Court Ruling on Equal Compensation Has Not Changed the Market Rules
The ruling did not cancel the equal compensation model / Reuven Castro
The wave of articles in recent days paints a frightening picture: the equal compensation model is dead, and the entire industry is heading toward a standstill. But before rushing into unnecessary defensiveness, it is important to understand the facts.
The storm began after a Tel Aviv District Court ruling dealing with an evacuation-reconstruction project in Ramat Gan. In that building, the apartments range in size from 35 square meters to 105 square meters. The court ruled that an identical addition of 12 square meters for everyone was discriminatory against the owners of the larger apartments and ordered compensation of about 141,000 shekels in favor of one of them.
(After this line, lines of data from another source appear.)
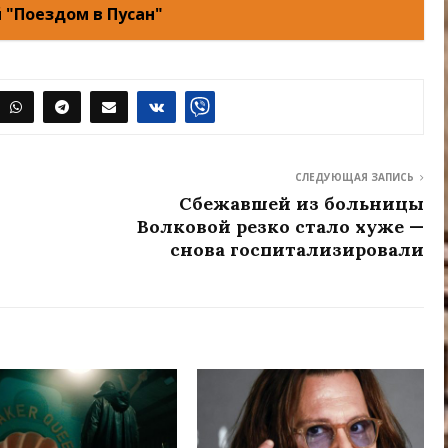
 "Поездом в Пусан"
СЛЕДУЮЩАЯ ЗАПИСЬ
Сбежавшей из больницы
Волковой резко стало хуже —
снова госпитализировали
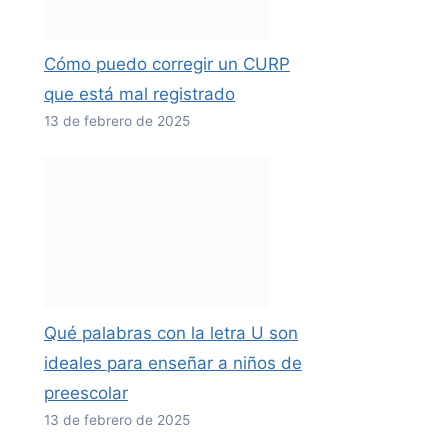
Cómo puedo corregir un CURP
que está mal registrado
13 de febrero de 2025
Qué palabras con la letra U son
ideales para enseñar a niños de
preescolar
13 de febrero de 2025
The court did not cancel the project, but rather resolved the edge case through a one-off monetary compensation for that apartment owner alone. The distance between this exceptional case and a market shutdown, as reported in the media through cheap clickbait, is enormous.
It is important to understand, the court did not change the market rules. This is a ruling that is not yet final, and the appeal window to the Supreme Court is still open. Yet in the wake of the ruling, voices have been heard proposing a shift to an addition calculated by percentage, for example 15% of the original apartment size. That is a mistake that could destroy entire projects.
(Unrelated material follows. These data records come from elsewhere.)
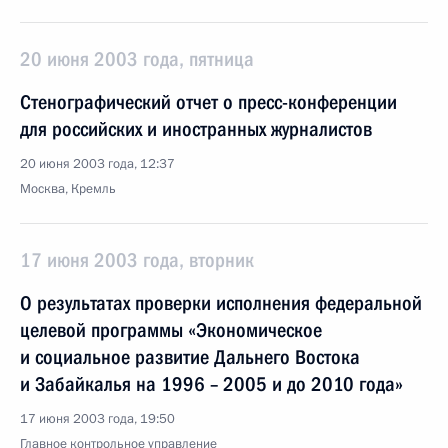
20 июня 2003 года, пятница
Стенографический отчет о пресс-конференции
для российских и иностранных журналистов
20 июня 2003 года, 12:37
Москва, Кремль
17 июня 2003 года, вторник
О результатах проверки исполнения федеральной
целевой программы «Экономическое
и социальное развитие Дальнего Востока
и Забайкалья на 1996 – 2005 и до 2010 года»
17 июня 2003 года, 19:50
Главное контрольное управление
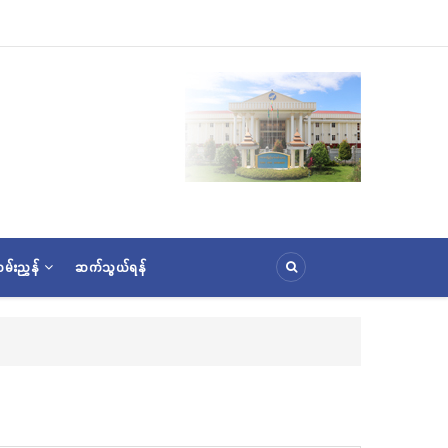
မ်းညွှန်
ဆက်သွယ်ရန်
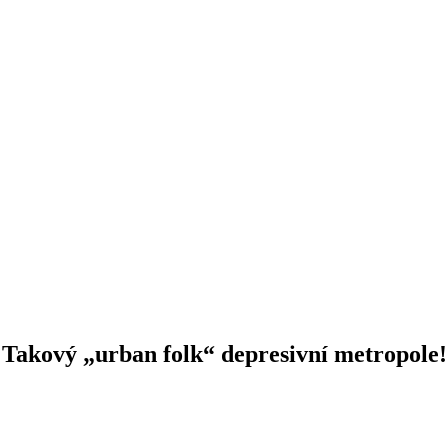
kový „urban folk“ depresivní metropole!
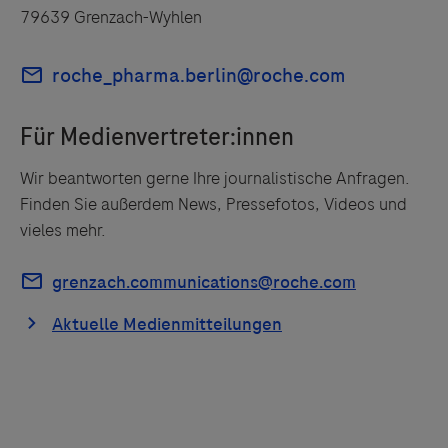
79639 Grenzach-Wyhlen
Wir beantworten gerne Ihre journalistische Anfragen.
Finden Sie außerdem News, Pressefotos, Videos und
vieles mehr.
The reason is simple, planning authorities require a minimum of 65 square meters for a new apartment. A 40 square meter apartment must grow by 25 square meters just to meet the standard. If the same percentage is applied to a 100 square meter apartment, the result will be a giant apartment of more than 160 square meters, a demand that would collapse any economic feasibility. On the other hand, a low percentage would leave the small apartments below the legal minimum. The result, envy between neighbors, resentment, and projects stopping already at the signing stage.
Evacuation-reconstruction requires social consent, not an internal class war.
If the apartments in a building are similar in size, for example all of them are 50 to 90 square meters, the ruling is irrelevant. Equal compensation is still the fair and correct mechanism. Only in buildings with extreme gaps, and only if a contract has not yet been signed, should a real estate appraiser be brought in to propose softer balancing mechanisms, such as a higher floor, an attached parking space and storage room, or a richer technical specification. All of these are solutions that will compensate the injured side without igniting internal wars.
As the recent war showed, urban renewal is a life-saving security necessity. Do not let frightening headlines dictate the steps, successful projects are built on common sense and domestic peace between neighbors.